The charcoal bluing is a process is interesting and not all that difficult to do if you have a heat treatment furnace that is suitable for color case hardening. At some point I will post additional photos that detail the process step by step, but for now I will describe what steps were taken. 

The parts that were blued were common 1018 mild steel. The areas that were not knurled were polished in the lathe to about 320 grit and than burnished with a brown 3M Scotch Brite pad. Following this the parts were soaked in a bath of acetone to remove all traces of oil and than wiped dry with a clean cotton cloth. Care was taken not to touch the parts with bare hands following this. 
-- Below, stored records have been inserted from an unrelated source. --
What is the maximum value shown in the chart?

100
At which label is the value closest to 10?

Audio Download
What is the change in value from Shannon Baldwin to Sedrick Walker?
I had a heavy gauge steel box that was large enough to fit the number of hammer handles I was doing at one time, a lid was fashioned that fit the box securely. The box was thoroughly cleaned using acetone and than filled about 1/3 with wood charcoal of the type sold by Brownells. The previously cleaned parts were than placed in a single layer keeping at least 1 inch of space separating them from other parts and the sides of the box. The box is tapped lightly to settle the charcoal around the pieces. Following this another layer of charcoal, about 1-2 inches deep is added to the box and additional layers of handles were added. The box was finely topped off with another layer of charcoal and this layer was tamped down and the lid was secured. I have found it is important to make sure there are no gaps between the last layer of charcoal and the lid of the box.

Following this the box was placed in the furnace and fire bricks were added to the lid to keep it weighted down and to help prevent warpage that might result in excess oxygen reaching the pack. The temperature of the furnace was set at 900 degree Fahrenheit and allowed to soak, in this instance, for eight hours. Following the soak the parts were allowed to cool down slowly in the oven and were not opened until they had reached room temperature. The resulting iron oxide layer proved to be durable and even in color. With a coat of oil on the surface it might best be described as appearing like wet India ink. Many others who practice this process mention that the parts should be soaked in oil and left untouched for at least a day. I have no opinion on the importance of this, but I have always followed these instructions and the finishes I have produced have looked good and had good wearing characteristics, more experimentation would be necessary to prove whether this is important or not however.

Variations:
In the past I have played around with the process and have found that shorter cycles can be effective, but I have also had to re-adjust the pieces in the pack, and repeat the process to get good results. I have noticed hear that one longer soak period seems to provide good, consistent results. It is also possible to play around with the temperature and the lower temperatures can give different shades of blue. In this instance, the students liked the contrast of the black against the color case hardened heads so that is what we went with.  

Though both of these finishes have traditionally been used in the firearms sector, particularly during the 19th and early 20th centuries, they do produce very attractive finishes that are equally at home with fine tools and model engine parts. If you have an interest in this type of work I would encourage you to experiment with the process.


----------